MUSLIM Pirates captured a yacht with seven Danes on board, including three children, in the Indian Ocean and were sailing the ship toward Somalia, the Danish foreign ministry said.
AP–-MUSLIM Pirates have hijacked a Danish sailboat with four adults and three children aboard as they were crossing the Indian Ocean, Denmark’s government said Monday.
Most hostages captured in the pirate-infested waters off East Africa are professional sailors, not families. Pirates are not known to have captured children before. The Danish Foreign Ministry said the ship sent a distress signal on Thursday. On board was a Danish couple, their three children — aged 12-16 — and two adult crew members, also Danes.

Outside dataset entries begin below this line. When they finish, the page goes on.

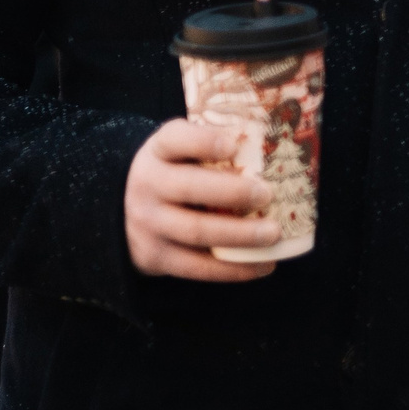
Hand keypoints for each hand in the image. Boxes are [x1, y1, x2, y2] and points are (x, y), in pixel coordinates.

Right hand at [124, 119, 277, 282]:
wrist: (129, 212)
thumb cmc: (177, 173)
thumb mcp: (183, 151)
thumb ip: (216, 145)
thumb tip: (279, 147)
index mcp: (159, 151)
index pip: (175, 139)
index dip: (203, 142)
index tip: (234, 146)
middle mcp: (147, 184)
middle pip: (189, 187)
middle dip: (232, 192)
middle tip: (268, 195)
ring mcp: (147, 223)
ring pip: (195, 231)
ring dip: (239, 234)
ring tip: (273, 233)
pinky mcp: (154, 257)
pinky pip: (196, 266)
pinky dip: (233, 270)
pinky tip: (263, 265)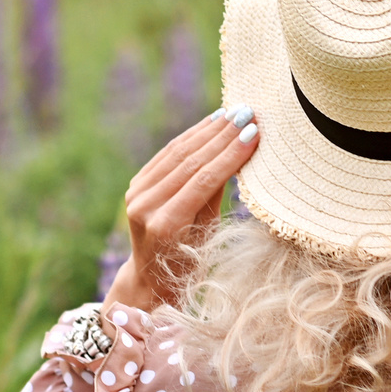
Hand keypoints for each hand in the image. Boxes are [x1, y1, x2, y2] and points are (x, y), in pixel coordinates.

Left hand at [104, 107, 260, 312]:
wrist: (150, 278)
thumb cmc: (190, 262)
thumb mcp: (209, 234)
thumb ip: (215, 195)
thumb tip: (235, 154)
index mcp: (165, 225)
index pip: (203, 181)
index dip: (230, 155)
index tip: (254, 133)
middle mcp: (145, 206)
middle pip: (189, 162)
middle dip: (222, 136)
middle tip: (248, 114)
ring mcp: (136, 194)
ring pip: (177, 153)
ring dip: (208, 130)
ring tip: (234, 112)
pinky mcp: (136, 185)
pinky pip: (166, 155)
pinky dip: (191, 136)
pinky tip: (211, 122)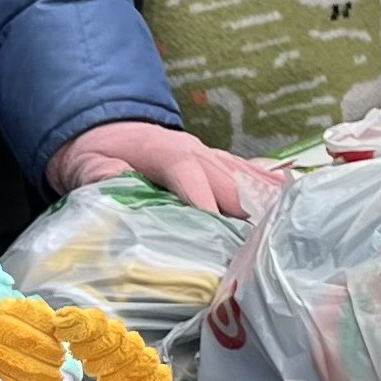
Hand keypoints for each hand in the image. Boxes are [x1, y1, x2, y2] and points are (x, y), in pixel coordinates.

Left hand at [48, 121, 282, 219]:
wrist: (105, 127)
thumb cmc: (98, 152)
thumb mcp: (87, 165)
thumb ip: (102, 176)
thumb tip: (119, 185)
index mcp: (164, 151)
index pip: (188, 172)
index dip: (204, 198)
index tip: (218, 227)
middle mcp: (196, 151)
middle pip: (227, 182)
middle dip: (244, 216)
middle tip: (258, 252)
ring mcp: (212, 157)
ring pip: (246, 180)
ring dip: (265, 207)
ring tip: (287, 237)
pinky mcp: (220, 165)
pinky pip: (251, 177)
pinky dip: (270, 193)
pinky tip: (293, 210)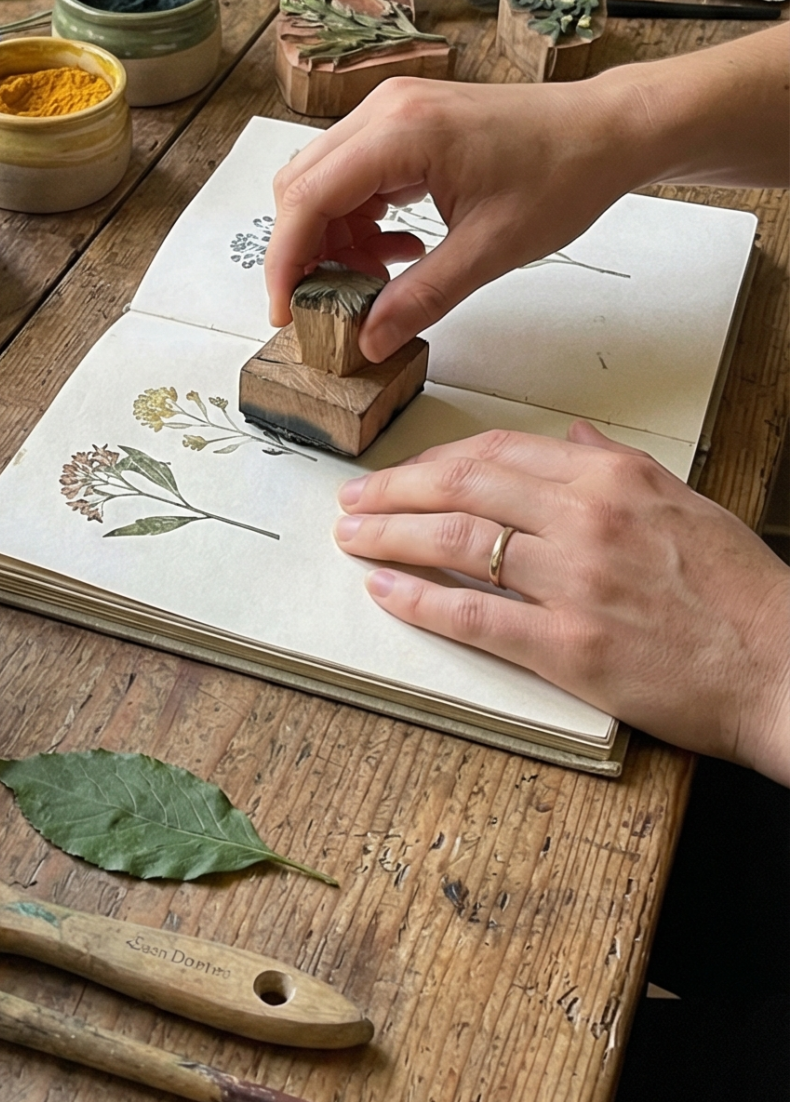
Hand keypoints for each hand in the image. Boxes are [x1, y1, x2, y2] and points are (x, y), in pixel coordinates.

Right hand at [265, 78, 639, 360]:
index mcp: (401, 131)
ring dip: (336, 237)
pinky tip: (400, 249)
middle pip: (303, 186)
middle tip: (332, 305)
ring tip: (379, 280)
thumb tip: (369, 340)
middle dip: (306, 252)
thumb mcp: (491, 250)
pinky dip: (360, 218)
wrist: (605, 132)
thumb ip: (421, 296)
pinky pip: (354, 172)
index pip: (307, 198)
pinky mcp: (405, 120)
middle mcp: (385, 109)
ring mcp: (393, 109)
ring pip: (324, 180)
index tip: (286, 312)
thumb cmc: (562, 174)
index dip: (287, 261)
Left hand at [333, 421, 789, 778]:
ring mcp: (574, 582)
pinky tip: (386, 591)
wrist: (782, 665)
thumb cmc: (742, 593)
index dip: (437, 460)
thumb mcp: (684, 502)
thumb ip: (618, 466)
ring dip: (391, 537)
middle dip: (395, 490)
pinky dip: (420, 600)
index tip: (405, 471)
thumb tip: (573, 436)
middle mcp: (587, 518)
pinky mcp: (568, 648)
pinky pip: (474, 615)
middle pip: (463, 488)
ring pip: (457, 542)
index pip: (499, 452)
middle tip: (354, 498)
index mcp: (614, 478)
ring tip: (354, 537)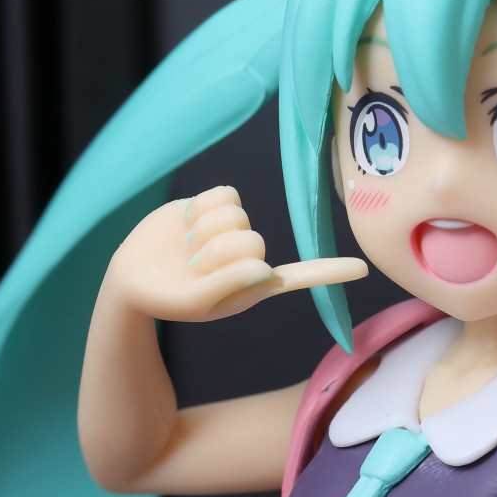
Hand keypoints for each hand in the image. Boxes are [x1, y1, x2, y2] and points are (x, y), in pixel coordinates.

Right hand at [102, 185, 367, 322]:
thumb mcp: (195, 302)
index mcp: (254, 286)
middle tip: (194, 266)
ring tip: (189, 247)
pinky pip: (225, 194)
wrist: (134, 275)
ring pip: (237, 216)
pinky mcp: (217, 206)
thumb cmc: (167, 298)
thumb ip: (230, 287)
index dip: (328, 271)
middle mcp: (251, 256)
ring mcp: (235, 230)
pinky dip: (203, 207)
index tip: (363, 269)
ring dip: (205, 230)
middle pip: (252, 240)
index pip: (298, 276)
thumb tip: (265, 269)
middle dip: (215, 252)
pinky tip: (189, 223)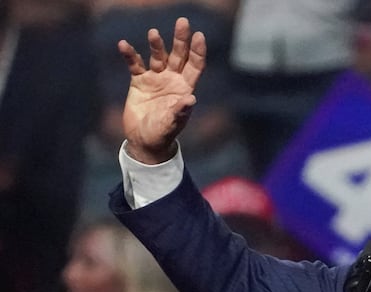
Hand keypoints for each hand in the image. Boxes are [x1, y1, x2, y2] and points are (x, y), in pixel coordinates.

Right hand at [117, 17, 205, 163]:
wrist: (144, 141)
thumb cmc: (162, 134)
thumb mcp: (172, 124)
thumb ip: (180, 112)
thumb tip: (191, 99)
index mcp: (185, 88)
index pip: (194, 66)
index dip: (198, 51)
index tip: (199, 36)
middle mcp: (172, 80)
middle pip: (179, 55)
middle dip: (181, 39)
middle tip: (183, 22)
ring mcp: (156, 79)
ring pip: (158, 56)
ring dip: (156, 45)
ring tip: (153, 34)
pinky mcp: (139, 81)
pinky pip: (135, 64)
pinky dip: (130, 55)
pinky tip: (123, 45)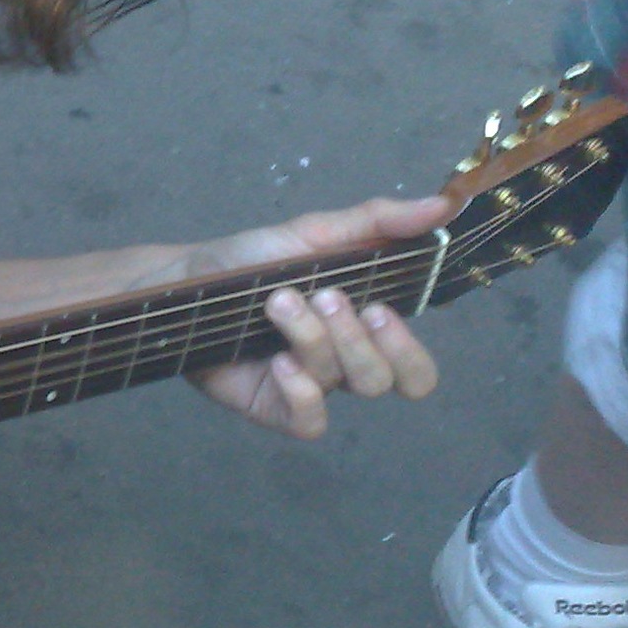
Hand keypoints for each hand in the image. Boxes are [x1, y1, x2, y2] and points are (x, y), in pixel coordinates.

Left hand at [179, 195, 452, 439]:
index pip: (414, 366)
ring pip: (342, 384)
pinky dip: (302, 393)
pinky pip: (309, 422)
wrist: (184, 279)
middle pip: (387, 379)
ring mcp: (309, 388)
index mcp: (363, 329)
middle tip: (329, 299)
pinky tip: (277, 360)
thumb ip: (377, 221)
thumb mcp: (314, 232)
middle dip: (363, 341)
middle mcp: (343, 364)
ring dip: (315, 338)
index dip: (407, 348)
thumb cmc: (251, 261)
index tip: (379, 307)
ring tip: (278, 303)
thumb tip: (443, 205)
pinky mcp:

Two days before the Danish sailboat sent the distress signal, four Americans were killed by Somali pirates in a hostage standoff. They were the first Americans slain by Somali pirates since a wave of attacks began six years ago.
Danish Foreign Minister Lene Espersen said she was “deeply concerned” about the situation and expressed her sympathies to the Danes on the boat and their relatives. “It is almost unbearable to think that there are children involved and I can only sharply denounce the pirates’ actions,” Espersen said.
Government officials will do “everything in our power” to help the Danes, she said, but would not be able to release detailed information about their efforts publicly, “since experience shows that it doesn’t help in resolving the case.”
Danish news agency Ritzau, citing Foreign Ministry spokeswoman Charlotte Slente, said the boat was believed to be heading toward Somalia.
Earlier Monday, the European Union Naval Force said Somali pirates hijacked a Greek-owned cargo vessel with 23 crew on board. The MV Dover was seized Monday in the north Arabian sea, 260 miles (420 kilometers) northeast of the Omani port of Salalah, the naval force said. The MV Dover was on its way to Yemen from Pakistan when it was attacked. It was registered with shipping and naval authorities.
Somali pirates have extended their range east and south after increased naval patrols in the Gulf of Aden. They hold more than 660 hostages and some 30 vessels. If a vessel’s owner is unable to pay the multimillion dollar ransoms the pirates demand, they may keep it and use it to stalk other vessels until they run out of supplies or break down.